И последнее - существует мнение, что Шехтер в определенном смысле конгениален Льву Толстому. Главная линия связи этих двоих - есть беспощадность к своим героям.

Contra

У меня тоже есть свои представления на выше сформулированную оппозицию, они сводятся всего лишь к одному принципу.
Литературный текст, это не столько сумма предыдущих книг, сколько сумма последующих прочтений. Ничего удивительного, писатель и его труды при обнародовании превращаются в представление о нем и о них потенциальных читателей. То есть, чтобы определить эстетическое направление художественного текста, достаточно определить классовый, образовательный, этнический, возрастной и ментальный состав его читателей. Другими словами мой подход, сводится к старому, взятому из Римского права, принципу: "Скажи мне, кто - твой читатель, и я скажу, кто - ты". Итак, кем же является писатель Яков Шехтер по этой шкале.

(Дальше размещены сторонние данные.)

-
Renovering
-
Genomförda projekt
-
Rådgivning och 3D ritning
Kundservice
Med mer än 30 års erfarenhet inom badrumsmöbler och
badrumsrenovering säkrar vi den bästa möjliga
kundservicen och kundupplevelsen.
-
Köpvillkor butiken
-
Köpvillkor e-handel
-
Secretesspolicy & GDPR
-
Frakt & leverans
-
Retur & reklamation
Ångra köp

1 Он пишет о религиозных евреях Израиля, об их традициях, об их нравах, об их верованиях. Последняя тема раскрывается с помощью священных для них текстов. И поскольку, за много веков скопилось бесчисленное множество комментариев, они, так или иначе, тоже идут в ход.

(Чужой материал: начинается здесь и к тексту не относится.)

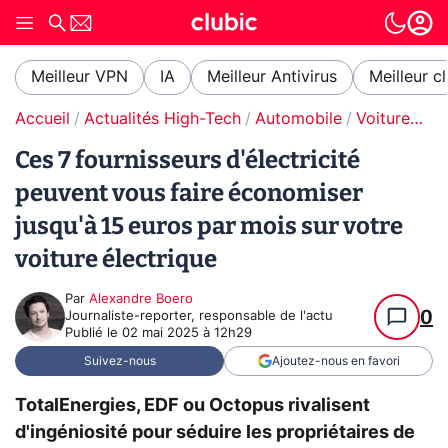
Meilleur VPN
IA
Meilleur Antivirus
Meilleur c
Accueil
Actualités High-Tech
Automobile
Voitures électriques
Ces 7 fournisseurs d'électricité
peuvent vous faire économiser
jusqu'à 15 euros par mois sur votre
voiture électrique
Par
Alexandre Boero
0
Journaliste-reporter, responsable de l'actu
Publié le
02 mai 2025 à 12h29
Suivez-nous
Ajoutez-nous en favori
TotalEnergies, EDF ou Octopus rivalisent
d'ingéniosité pour séduire les propriétaires de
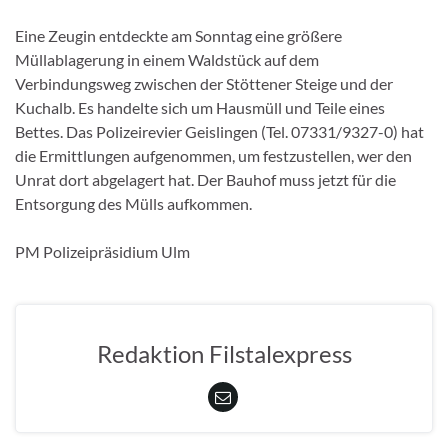
Eine Zeugin entdeckte am Sonntag eine größere
Müllablagerung in einem Waldstück auf dem
Verbindungsweg zwischen der Stöttener Steige und der
Kuchalb. Es handelte sich um Hausmüll und Teile eines
Bettes. Das Polizeirevier Geislingen (Tel. 07331/9327-0) hat
die Ermittlungen aufgenommen, um festzustellen, wer den
Unrat dort abgelagert hat. Der Bauhof muss jetzt für die
Entsorgung des Mülls aufkommen.
PM Polizeipräsidium Ulm
Redaktion Filstalexpress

2 Он пишет на русском языке. Мне не хочется подробно останавливаться на свойствах и особенностях "русского языка" нашего бенефицианта. Скажу только, что он имеет мало общего, как с языком русской классики, так и с современной речью нынешней России. Еще скажу, что это условие автоматически отсекает от числа читателей не только обширную группу прототипов его героев, но и большинство русскоговорящих неофитов, прототипом которых является сам автор. И остается у нас среднебольничное, русскоязычное, светское большинство, то есть люди, куда больше интересующиеся ценами на свиную вырезку, нежели ценами на загробное блаженство.

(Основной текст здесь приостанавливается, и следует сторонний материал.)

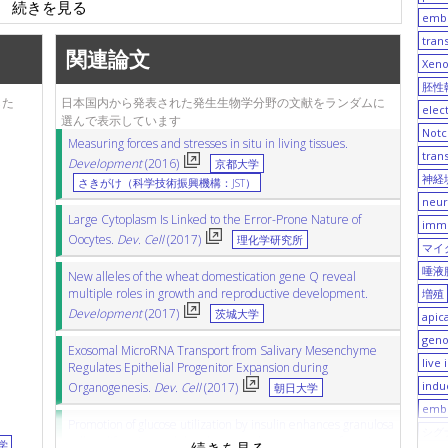
cadian rhythm
農業・食品産業技術総合研究機
energy metabolism
emb
imaging mass spectrometry
研究所（NIBB)
構（NARO)
ascidian
tran
関連論文
新潟大学
Xen
早稲田大学
胚性
した
日本国内から発表された発生生物学分野の文献をランダムに
医科大学
京都産業大学
mutagenesis
elec
motor n
選んで表示しています
T（科学技術振興機構：
横浜市立大学
Not
bra
Measuring forces and stresses in situ in living tissues.
沖縄科学技術大学院大学
tran
Development
(2016)
京都大学
大学
（OIST）
神経
さきがけ（科学技術振興機構：JST）
日本医療研究開発機構
neur
（AMED）
科学技術大学院大学
Large Cytoplasm Is Linked to the Error-Prone Nature of
immu
Oocytes.
Dev. Cell
(2017)
T）
山形大学
理化学研究所
tissue e
マイ
日本医科大学
唾液
New alleles of the wheat domestication gene Q reveal
学
首都大学東京
multiple roles in growth and reproductive development.
増殖
dissection
大学
長崎大学
Development
(2017)
茨城大学
apic
滋賀医科大学
innervation
gen
variation
Exosomal MicroRNA Transport from Salivary Mesenchyme
arab
大学
京都府立医科大学
live
Regulates Epithelial Progenitor Expansion during
器病研究センター
富山大学
indu
Organogenesis.
Dev. Cell
(2017)
朝日大学
岩手医科大学
embr
大学
Promotion of glucose utilization by insulin enhances granulosa
愛知県心身障害者コロニー
シグ
cell proliferation and developmental competence of porcine
学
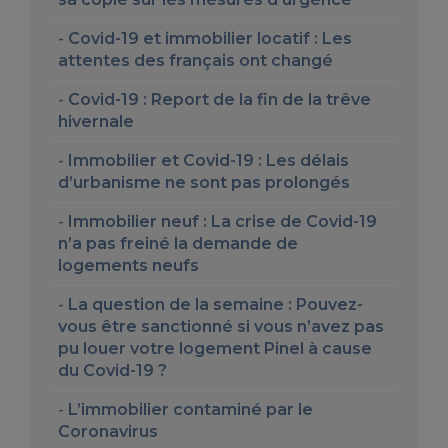
Covid-19 et immobilier locatif : Les
attentes des français ont changé
Covid-19 : Report de la fin de la trêve
hivernale
Immobilier et Covid-19 : Les délais
d’urbanisme ne sont pas prolongés
Immobilier neuf : La crise de Covid-19
n’a pas freiné la demande de
logements neufs
La question de la semaine : Pouvez-
vous être sanctionné si vous n’avez pas
pu louer votre logement Pinel à cause
du Covid-19 ?
L’immobilier contaminé par le
Coronavirus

О них, убогих, с чисто детской непосредственностью Яков высказался и в обсуждаемом рассказе, сравнив их с детьми плачущими из-за ведерка и совка, вместо того, чтобы плакать из-за песочницы, еврейского мира и небесного Иерусалима. Но в таком случае между Шехтером и Толстым или Достоевским протянута не связующая нить, а разделяющая их пропасть. За что несут ответственность герои последних? За преступления против жизни человека (не убий), против собственности человека (не укради), против семьи человека (не измени).
А за что страдают герои Шехтера, а они страдают никак ни меньше героев Толстого и Достоевского, муки их не только физические, но нравственные, духовные. При попытке ответить на этот вопрос некошерный читатель обязательно запутается, поскольку завязывали те узлы, по свидетельству самого Шехтера, тысячи мудрецов.
Кто-то, возможно, согласившись со мной, решит, что этот факт отпугнет неискушенного читателя. Отнюдь. Фокус заключается в том, что обыватели тянутся к его текстам, куда активнее интеллектуалов. Их не смущает "юридическая" запутанность авторского посыла. На мой взгляд, это происходит потому, что на уровне Шехтеровских текстов сложнейшая схоластическая изощренность Талмуда становится созвучной, конгениальной стихийному синкретизму масс.
И в какую литературную когорту в таком случае попадает наш юбиляр? Мне кажется, он попадет в когорту писателей, осуждающих своих героев с позиции пресловутой порядочности, то есть суммы неписанных правил и предрассудков, бытующих в среде безликих, не слишком образованных, точнее в меру невежественных людей, чьи представления об этике и эстетике столь же запутаны, но куда более приземлены, нежели представления господ мудрецов.